◆ Instructions for the task
Every line with "copying" in it should be copied from the data.

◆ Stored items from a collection
┄┄┄┄┄┄┄┄┄┄
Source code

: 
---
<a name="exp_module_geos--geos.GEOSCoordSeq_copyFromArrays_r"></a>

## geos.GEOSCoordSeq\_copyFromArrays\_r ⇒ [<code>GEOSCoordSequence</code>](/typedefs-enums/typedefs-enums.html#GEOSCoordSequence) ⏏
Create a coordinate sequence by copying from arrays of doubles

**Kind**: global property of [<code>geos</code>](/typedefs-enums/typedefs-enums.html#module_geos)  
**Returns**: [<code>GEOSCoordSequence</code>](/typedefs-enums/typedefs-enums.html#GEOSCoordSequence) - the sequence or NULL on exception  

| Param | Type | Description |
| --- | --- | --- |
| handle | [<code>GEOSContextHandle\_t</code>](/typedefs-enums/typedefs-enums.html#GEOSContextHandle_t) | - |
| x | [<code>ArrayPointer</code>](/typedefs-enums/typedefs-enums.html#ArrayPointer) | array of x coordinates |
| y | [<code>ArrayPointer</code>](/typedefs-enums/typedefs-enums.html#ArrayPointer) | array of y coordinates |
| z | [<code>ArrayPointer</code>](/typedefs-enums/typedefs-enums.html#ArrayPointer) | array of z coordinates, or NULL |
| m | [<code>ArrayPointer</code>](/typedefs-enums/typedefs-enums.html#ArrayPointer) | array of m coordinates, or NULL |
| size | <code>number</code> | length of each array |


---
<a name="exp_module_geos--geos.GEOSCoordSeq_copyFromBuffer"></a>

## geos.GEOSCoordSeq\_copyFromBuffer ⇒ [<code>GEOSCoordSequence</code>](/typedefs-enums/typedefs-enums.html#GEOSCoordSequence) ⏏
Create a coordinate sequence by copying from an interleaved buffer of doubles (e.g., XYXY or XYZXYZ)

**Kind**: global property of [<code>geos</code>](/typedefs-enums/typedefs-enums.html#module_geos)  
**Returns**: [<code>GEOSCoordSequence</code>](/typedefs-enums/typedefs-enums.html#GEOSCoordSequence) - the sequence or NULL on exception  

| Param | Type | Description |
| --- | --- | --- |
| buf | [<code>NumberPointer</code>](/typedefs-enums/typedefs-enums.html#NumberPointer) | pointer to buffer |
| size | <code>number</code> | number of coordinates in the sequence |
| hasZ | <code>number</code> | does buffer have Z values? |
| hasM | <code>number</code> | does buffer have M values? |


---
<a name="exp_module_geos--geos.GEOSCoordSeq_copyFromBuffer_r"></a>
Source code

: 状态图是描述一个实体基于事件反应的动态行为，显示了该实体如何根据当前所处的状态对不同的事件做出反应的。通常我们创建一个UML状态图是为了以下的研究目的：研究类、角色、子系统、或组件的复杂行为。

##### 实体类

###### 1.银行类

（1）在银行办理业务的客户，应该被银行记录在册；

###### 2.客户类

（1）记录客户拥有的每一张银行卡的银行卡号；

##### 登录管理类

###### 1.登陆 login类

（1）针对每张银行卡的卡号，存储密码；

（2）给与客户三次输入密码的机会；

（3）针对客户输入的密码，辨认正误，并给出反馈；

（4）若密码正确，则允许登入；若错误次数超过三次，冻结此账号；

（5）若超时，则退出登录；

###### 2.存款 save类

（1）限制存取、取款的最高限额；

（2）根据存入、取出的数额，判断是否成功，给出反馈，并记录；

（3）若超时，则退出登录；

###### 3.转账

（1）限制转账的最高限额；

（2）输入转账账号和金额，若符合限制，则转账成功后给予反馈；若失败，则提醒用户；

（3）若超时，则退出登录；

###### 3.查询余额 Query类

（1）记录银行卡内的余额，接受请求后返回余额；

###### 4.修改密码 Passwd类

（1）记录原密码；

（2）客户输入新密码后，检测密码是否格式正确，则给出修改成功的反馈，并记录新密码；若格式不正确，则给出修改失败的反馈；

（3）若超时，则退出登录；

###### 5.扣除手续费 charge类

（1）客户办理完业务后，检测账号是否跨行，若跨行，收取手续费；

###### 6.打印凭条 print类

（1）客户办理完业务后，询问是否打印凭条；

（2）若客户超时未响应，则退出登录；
┄┄┄┄┄┄┄┄┄┄
◆ Exercise result
Create a coordinate sequence by copying from arrays of doubles
Create a coordinate sequence by copying from an interleaved buffer of doubles (e.g., XYXY or XYZXYZ)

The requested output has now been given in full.